#### Directions:
Copy the lines from the line containing "Contained here are" up to and including the line containing "dist [-0.008114, -0.005265]", keeping each one unchanged.

#### Record set:
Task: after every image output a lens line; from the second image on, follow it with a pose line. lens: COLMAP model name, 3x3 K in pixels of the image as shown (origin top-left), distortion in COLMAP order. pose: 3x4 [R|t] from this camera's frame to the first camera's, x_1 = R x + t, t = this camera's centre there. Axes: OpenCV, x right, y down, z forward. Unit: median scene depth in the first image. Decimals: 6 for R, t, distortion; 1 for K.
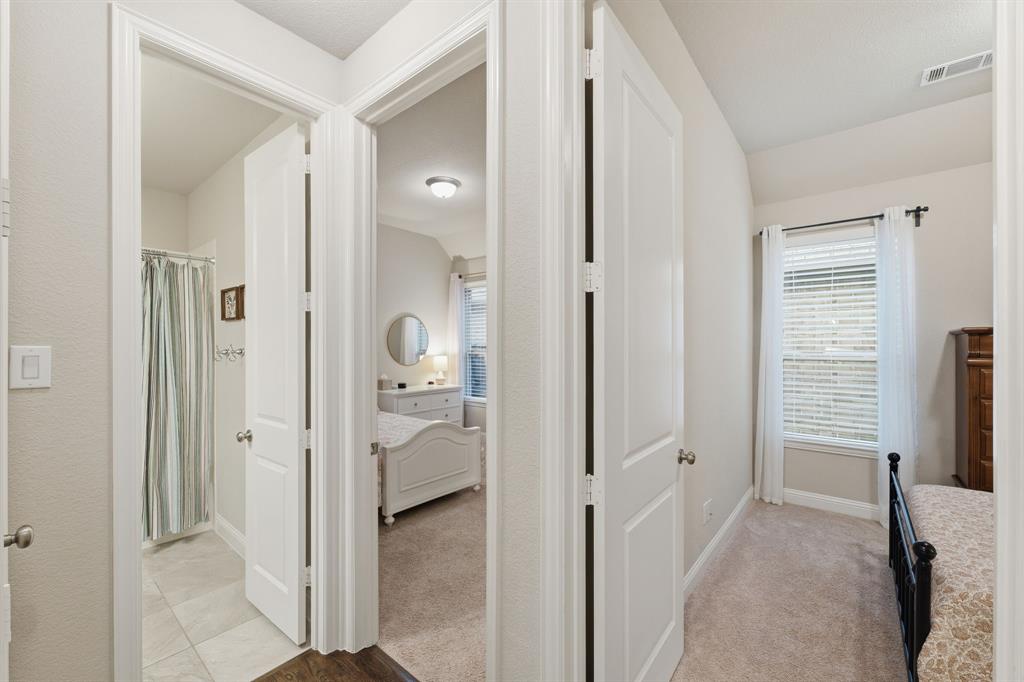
* * *
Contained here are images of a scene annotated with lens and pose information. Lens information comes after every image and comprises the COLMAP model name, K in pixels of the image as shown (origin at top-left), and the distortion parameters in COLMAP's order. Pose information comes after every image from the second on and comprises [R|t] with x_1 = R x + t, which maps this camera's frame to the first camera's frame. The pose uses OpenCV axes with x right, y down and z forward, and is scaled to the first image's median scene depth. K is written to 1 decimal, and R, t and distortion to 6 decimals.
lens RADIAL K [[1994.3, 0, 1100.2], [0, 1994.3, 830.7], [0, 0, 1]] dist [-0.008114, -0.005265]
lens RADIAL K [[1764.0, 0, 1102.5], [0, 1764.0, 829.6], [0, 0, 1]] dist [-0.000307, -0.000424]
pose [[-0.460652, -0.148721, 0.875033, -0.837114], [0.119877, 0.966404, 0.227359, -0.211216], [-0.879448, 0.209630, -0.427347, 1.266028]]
* * *
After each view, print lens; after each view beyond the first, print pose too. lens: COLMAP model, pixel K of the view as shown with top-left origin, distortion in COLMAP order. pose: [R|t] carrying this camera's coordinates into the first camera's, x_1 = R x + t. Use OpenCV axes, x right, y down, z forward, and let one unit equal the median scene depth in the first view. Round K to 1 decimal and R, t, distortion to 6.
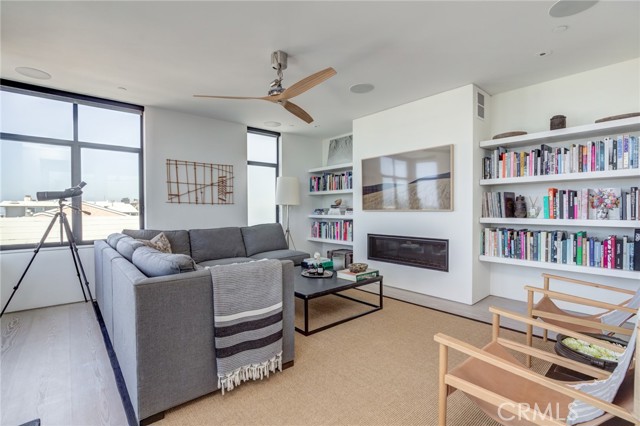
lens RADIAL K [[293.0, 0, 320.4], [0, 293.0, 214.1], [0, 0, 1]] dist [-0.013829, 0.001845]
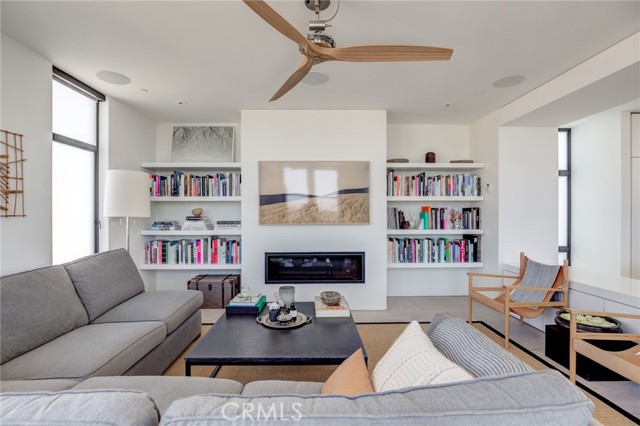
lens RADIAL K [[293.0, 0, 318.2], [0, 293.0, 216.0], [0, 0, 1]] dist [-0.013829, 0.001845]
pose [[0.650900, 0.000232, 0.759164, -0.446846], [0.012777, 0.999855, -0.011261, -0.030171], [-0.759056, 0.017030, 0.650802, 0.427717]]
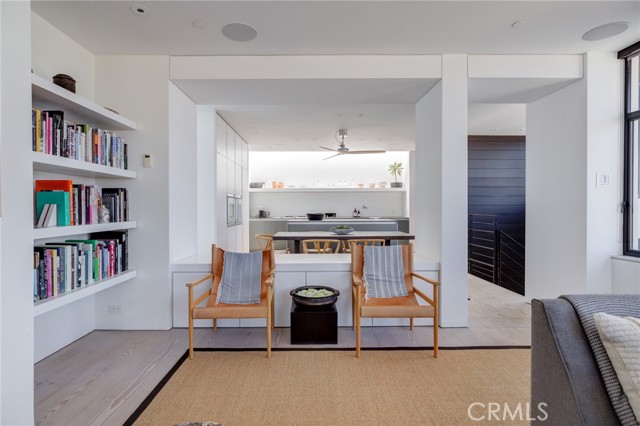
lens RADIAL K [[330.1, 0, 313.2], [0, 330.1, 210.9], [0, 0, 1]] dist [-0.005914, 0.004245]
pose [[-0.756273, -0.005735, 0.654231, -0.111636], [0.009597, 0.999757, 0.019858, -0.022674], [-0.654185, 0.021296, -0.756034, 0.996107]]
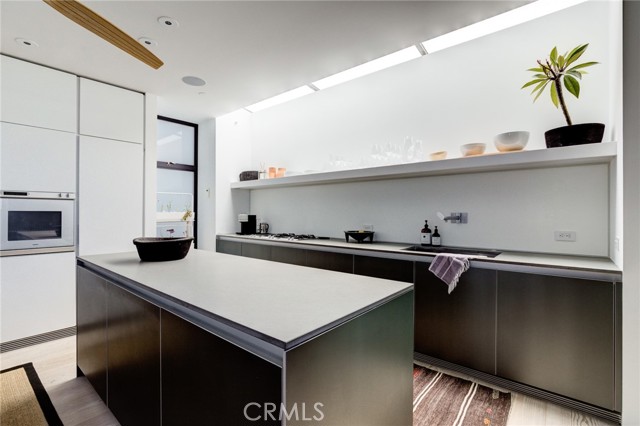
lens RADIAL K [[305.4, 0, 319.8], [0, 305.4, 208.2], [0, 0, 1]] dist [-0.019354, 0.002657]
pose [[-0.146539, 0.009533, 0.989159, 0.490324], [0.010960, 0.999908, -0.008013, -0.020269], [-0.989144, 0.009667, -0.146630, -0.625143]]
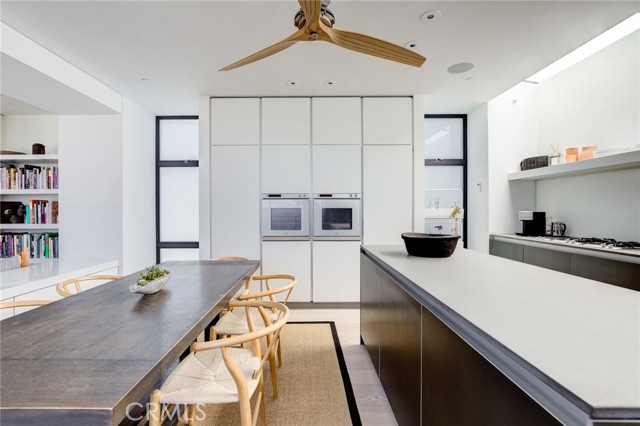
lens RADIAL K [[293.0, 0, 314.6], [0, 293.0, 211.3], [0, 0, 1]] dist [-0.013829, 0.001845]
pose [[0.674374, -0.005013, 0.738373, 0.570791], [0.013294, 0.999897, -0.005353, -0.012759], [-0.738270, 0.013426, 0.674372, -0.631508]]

#### Solution below:
Contained here are images of a scene annotated with lens and pose information. Lens information comes after every image and comprises the COLMAP model name, K in pixels of the image as shown (origin at top-left), and the distortion parameters in COLMAP's order. Pose information comes after every image from the second on and comprises [R|t] with x_1 = R x + t, which maps this camera's frame to the first camera's frame. The pose uses OpenCV axes with x right, y down and z forward, and is scaled to the first image's median scene depth. K is written to 1 decimal, and R, t and distortion to 6 decimals.
lens RADIAL K [[1994.3, 0, 1100.2], [0, 1994.3, 830.7], [0, 0, 1]] dist [-0.008114, -0.005265]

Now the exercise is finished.